#### EXCERPT PROVIDED:
# Green Means Go



## threshershark (Sep 7, 2007)




----------



## idiot with a bow (Sep 10, 2007)

Anyone of those pics would be perfect as the official picture of mallards. Do you use any photo editing technology? Seriously amazing. Those woodies are quite a find.


----------



## Treehugnhuntr (Sep 7, 2007)

Friggin fantastic photos Brett, though I don't see any woodies, but that's ok, that idiot feller is 'special'.


----------



## threshershark (Sep 7, 2007)

Thanks IWAB, and muchas gracias too.

I have Photoshop, but I hardly know how to use it to be honest. I add borders to the photos and that sort of thing, but the images are straight off the camera other than that.

This year I am planning to learn more about it.


----------



## Treehugnhuntr (Sep 7, 2007)

You interested in trying to get out this year? When have you been going out?


----------



## threshershark (Sep 7, 2007)

Treehugnhuntr said:


> You interested in trying to get out this year? When have you been going out?


Yes! I took all the duck shots this morning, and scouted the eagle lands too. There are about 30 of them now, and still climbing.

I am going to be doing a lot of shooting 2/6 to 2/11, and have the 9th-11th off work. If the birds keep hanging where they have been, evenings will be the best. Let me know if any of those days, or several, work for you.


----------



## troutwhisperer (Jan 1, 2009)

Dang dude these are awesome pictures.!


----------



## fixed blade XC-3 (Sep 11, 2007)

Love em.


----------



## Huge29 (Sep 17, 2007)

Awesome, thanks for sharing!


----------



## Moose Hollow (Apr 26, 2008)

Those are some great ducks in flight picture man you sure take some great pictures.


----------



## wyogoob (Sep 7, 2007)

The best!


----------



## Nueces (Jul 22, 2008)

WOW! That is some excellent shooting, thanks for sharing. The colors are perfect, perfect lighting.


----------



## rockymountainelk (Jan 18, 2009)

Great pics i love to see them up close like that.


----------



## dkhntrdstn (Sep 7, 2007)

Great pic there. nice job


----------

#### TRY IT:
Answer the following from the forum thread above, giving one short reply per item:
(a) What photo editing software does threshershark say is on hand?
(b) Which days does threshershark have off work?
(c) About how many eagles does threshershark report seeing now?

#### EXTRACTED RECORDS:
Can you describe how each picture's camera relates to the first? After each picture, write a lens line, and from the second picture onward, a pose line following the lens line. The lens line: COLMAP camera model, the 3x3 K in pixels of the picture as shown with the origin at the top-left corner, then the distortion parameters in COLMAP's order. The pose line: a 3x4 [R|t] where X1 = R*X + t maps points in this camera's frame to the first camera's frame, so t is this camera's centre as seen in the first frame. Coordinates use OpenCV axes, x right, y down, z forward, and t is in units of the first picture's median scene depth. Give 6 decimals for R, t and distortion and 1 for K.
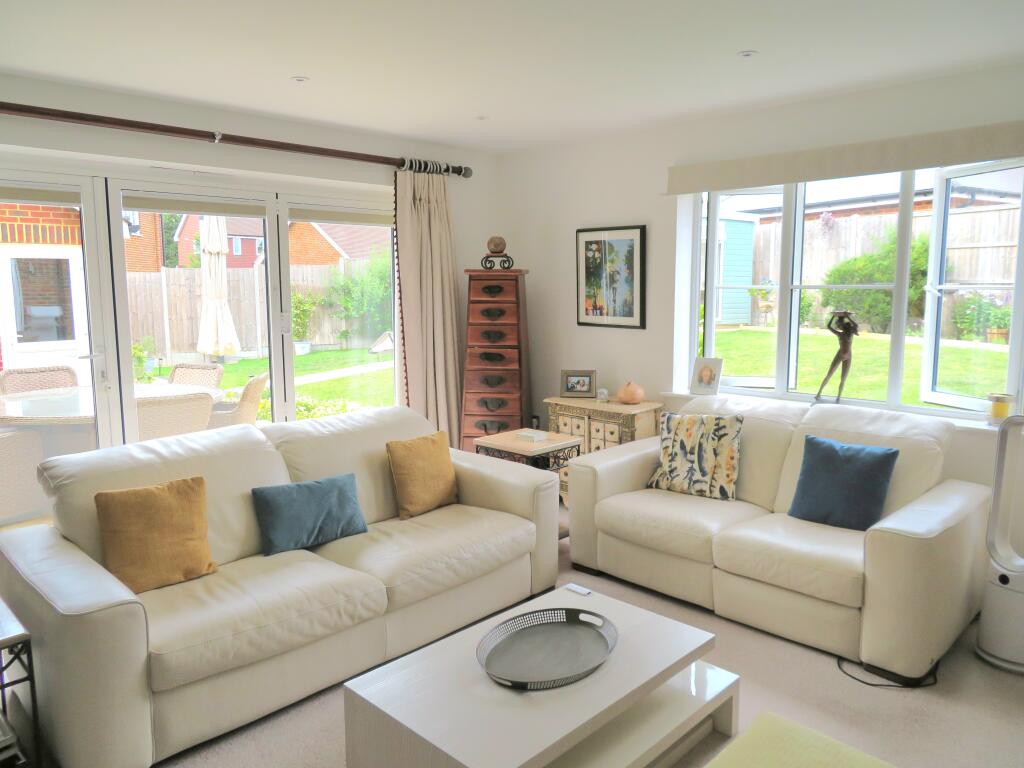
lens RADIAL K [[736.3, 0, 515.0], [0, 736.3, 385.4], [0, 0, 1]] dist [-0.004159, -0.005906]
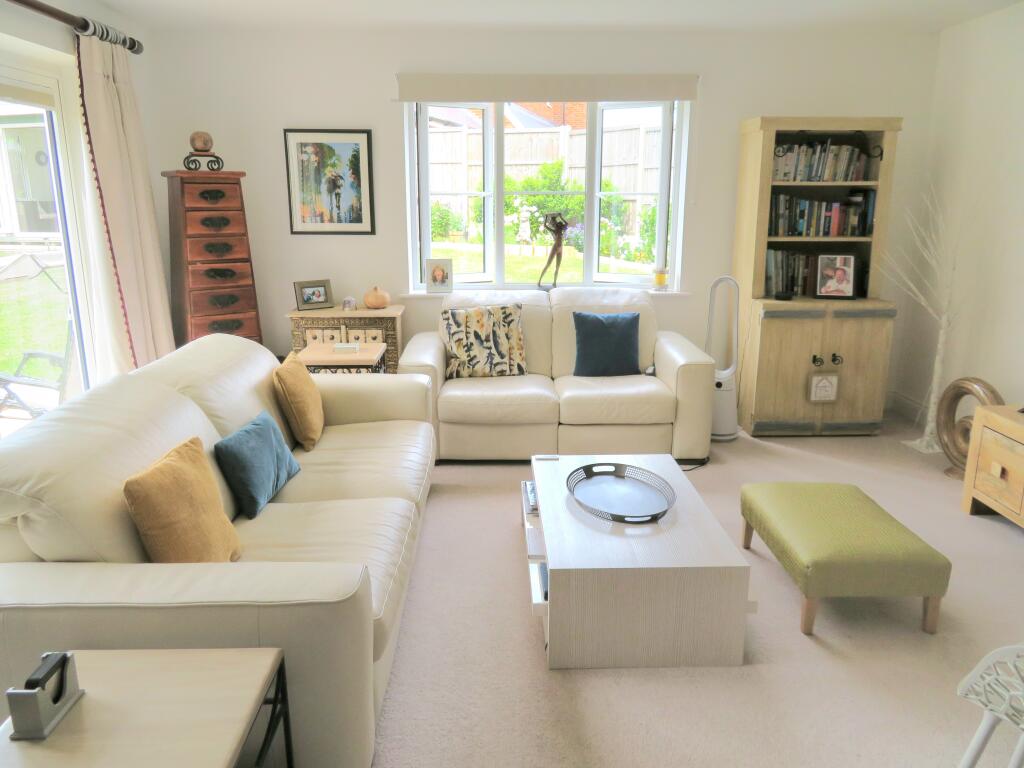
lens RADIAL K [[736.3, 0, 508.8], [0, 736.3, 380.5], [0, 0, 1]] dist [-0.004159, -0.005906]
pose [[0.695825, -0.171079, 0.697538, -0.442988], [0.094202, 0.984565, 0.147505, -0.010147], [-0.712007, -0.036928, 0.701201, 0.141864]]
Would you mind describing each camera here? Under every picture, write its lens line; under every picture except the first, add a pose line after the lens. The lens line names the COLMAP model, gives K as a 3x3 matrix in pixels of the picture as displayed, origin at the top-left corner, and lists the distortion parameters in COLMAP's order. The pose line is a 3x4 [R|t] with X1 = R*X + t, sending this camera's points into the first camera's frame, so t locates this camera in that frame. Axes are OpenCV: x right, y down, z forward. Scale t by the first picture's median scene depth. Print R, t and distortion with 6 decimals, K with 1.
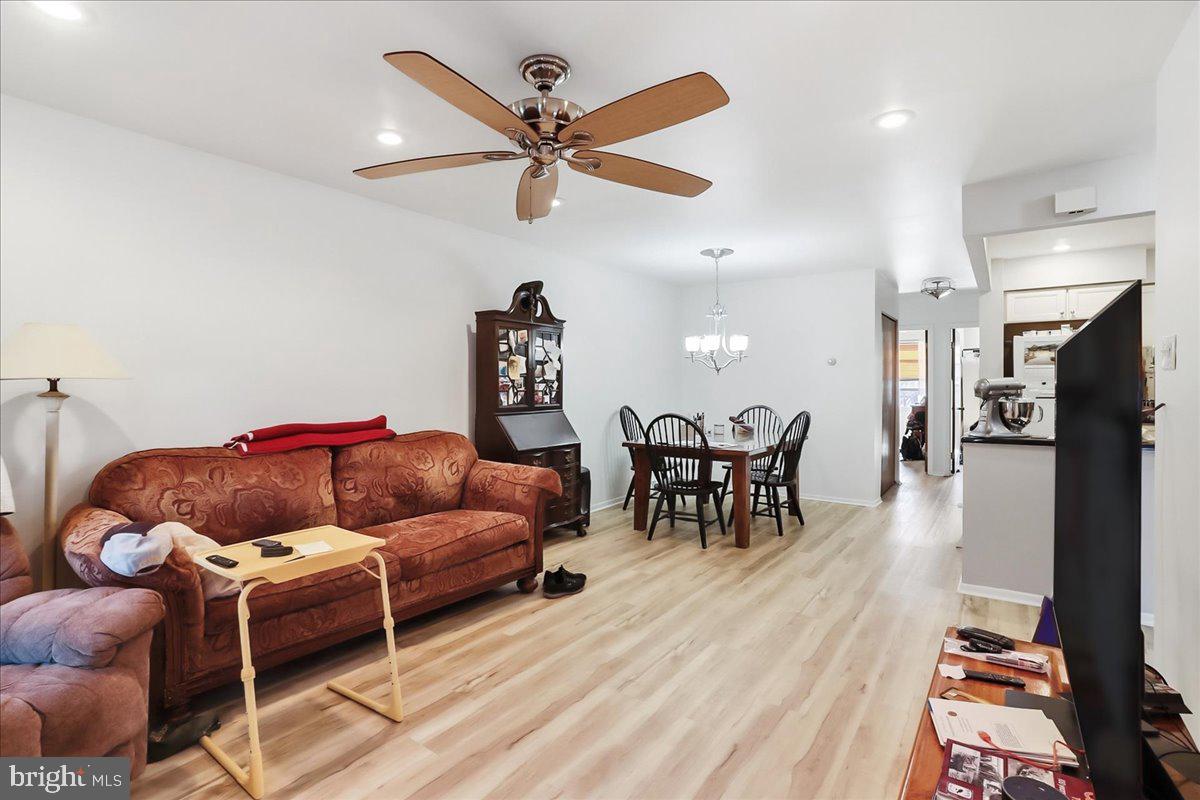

--

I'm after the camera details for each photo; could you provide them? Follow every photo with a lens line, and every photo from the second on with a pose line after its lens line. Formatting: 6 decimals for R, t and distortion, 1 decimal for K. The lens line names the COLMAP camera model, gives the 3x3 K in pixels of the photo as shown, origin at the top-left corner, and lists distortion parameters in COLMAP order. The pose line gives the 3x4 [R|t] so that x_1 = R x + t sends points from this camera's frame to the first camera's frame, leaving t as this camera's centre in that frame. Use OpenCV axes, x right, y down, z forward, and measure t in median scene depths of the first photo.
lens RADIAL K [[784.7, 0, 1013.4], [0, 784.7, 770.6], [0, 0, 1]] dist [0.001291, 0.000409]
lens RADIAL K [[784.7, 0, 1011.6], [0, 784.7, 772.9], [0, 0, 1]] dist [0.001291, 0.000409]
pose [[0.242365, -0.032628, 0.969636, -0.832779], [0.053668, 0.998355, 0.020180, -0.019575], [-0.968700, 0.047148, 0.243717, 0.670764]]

#### TASK OUTPUT:
(a) Photoshop
(b) The 9th through the 11th
(c) About 30